The word barbecue is generally believed to come from the Spanish word barbacoa, which describes a pit-cooking technique first observed in the West Indies. Traditionalists believe that the only true 'cue is slow-cooked and smoked over wood; anything else is just not the real deal.

Still, with that simple standard, there is ample room for divergence and invention.

Take the wood. In the Southern tradition of barbecue, hickory is the primary wood and is burned down to coals before the meat ― almost always pork ― is cooked directly over it. In Texas the preference is to cook indirectly, using whole oak or mesquite logs placed to the side of the barbecue to create a smokier flavor in the meat, which is typically beef. These are only the most broadly drawn variations. Some pit masters use pecan or almond wood. Some only want dry wood, while others mix in green wood to slow the cooking process.

And for us, the eating public? Righteous barbecue is whatever you grew up with, be it pulled pork or spareribs, brisket or beef ribs, served dry, in vinegary sauces the shade of a faux Tuscan finish, or in musky, tomato-based tarns as dark as a Oaxacan mole.

Kantor believes that many places use their sauces as a way to cover up their lack of smoking technique. He serves four different sauces but leaves it up to the customer to decide which to use and how much to put on the meat.

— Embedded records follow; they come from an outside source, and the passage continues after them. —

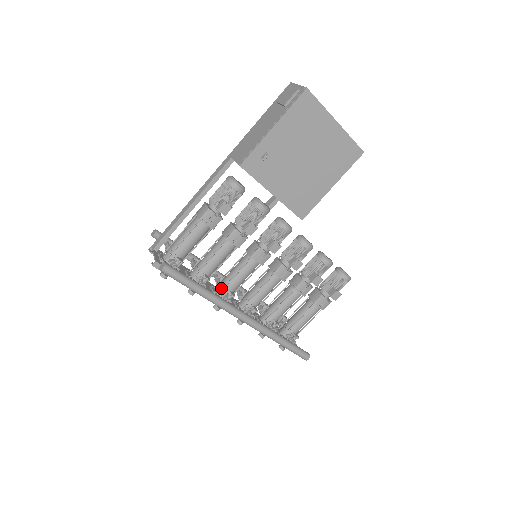
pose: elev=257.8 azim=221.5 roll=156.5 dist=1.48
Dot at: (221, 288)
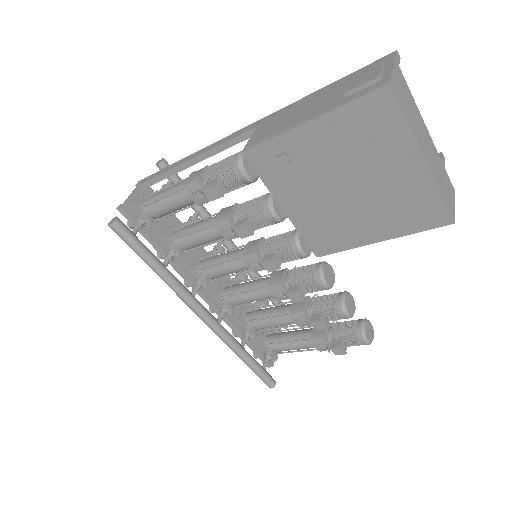
Dot at: (202, 266)
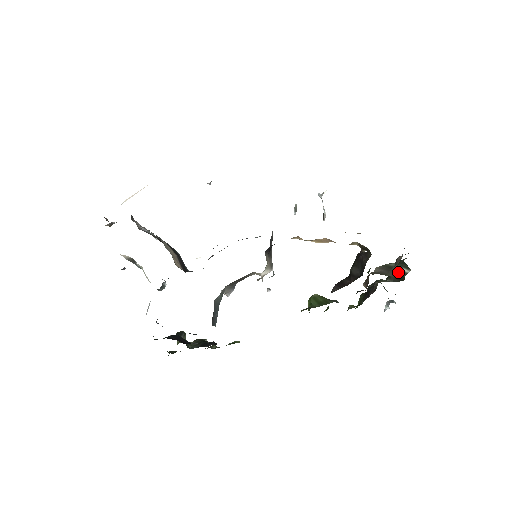
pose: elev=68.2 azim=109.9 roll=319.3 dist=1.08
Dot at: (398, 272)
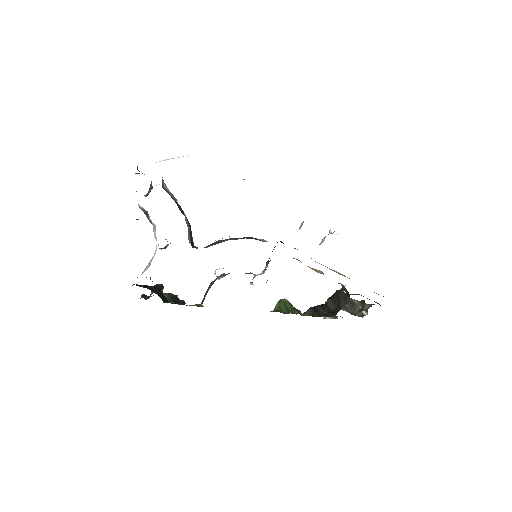
Dot at: occluded
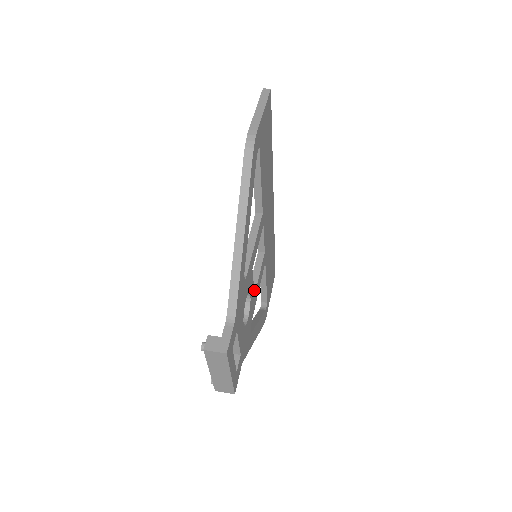
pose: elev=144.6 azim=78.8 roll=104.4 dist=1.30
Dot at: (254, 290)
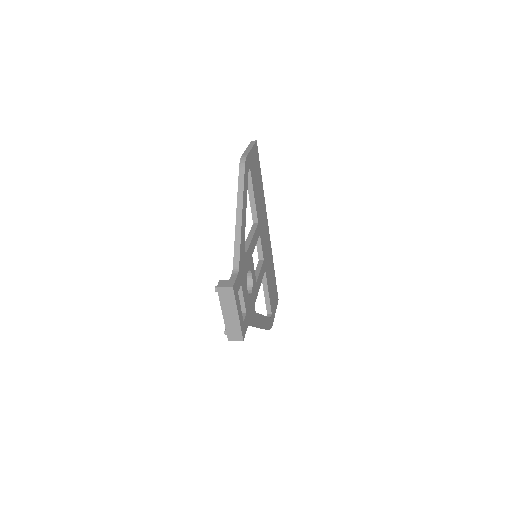
Dot at: (256, 280)
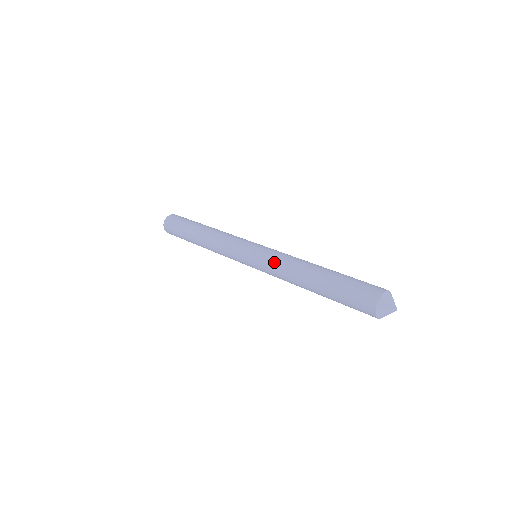
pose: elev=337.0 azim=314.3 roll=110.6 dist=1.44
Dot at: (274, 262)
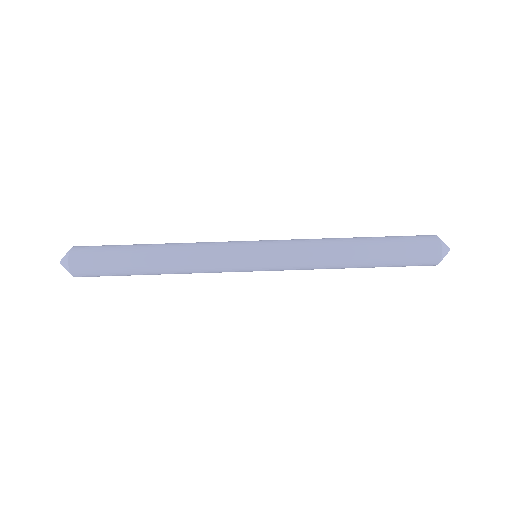
Dot at: (300, 258)
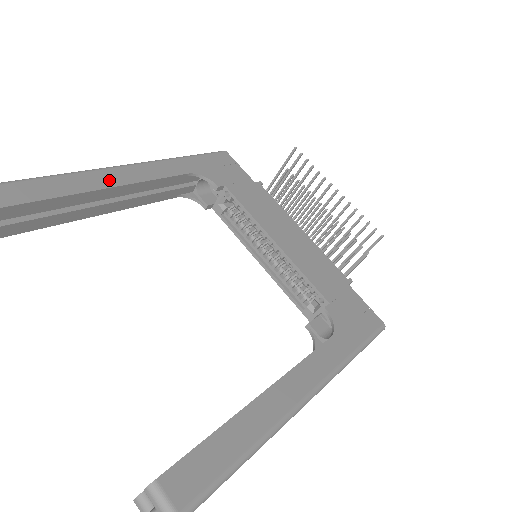
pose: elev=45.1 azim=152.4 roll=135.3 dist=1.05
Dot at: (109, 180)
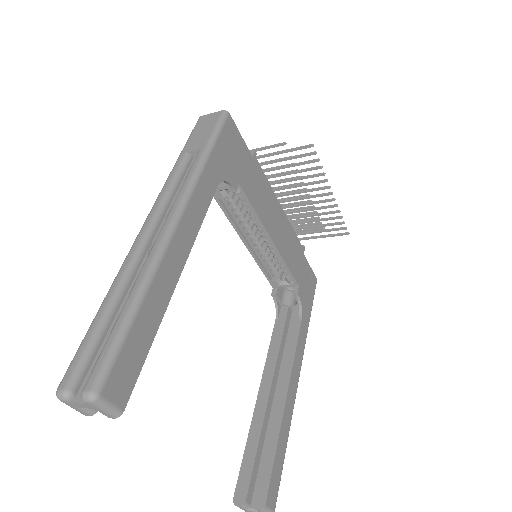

"Sauce could be the demise of true barbecue," he says. "Speaking as an old-time sexist, I believe that people who think it's the sauce that makes the barbecue also think that clothes and jewelry make a beautiful woman."

As with any art, barbecue combines accumulated traditions with individual creativity, resulting in something original that nevertheless reflects that which preceded it. Perhaps that's why a great barbecue joint is more akin to a community institution than most other restaurants, its owner no mere restaurateur but the bearer of generations' worth of collective culinary wisdom.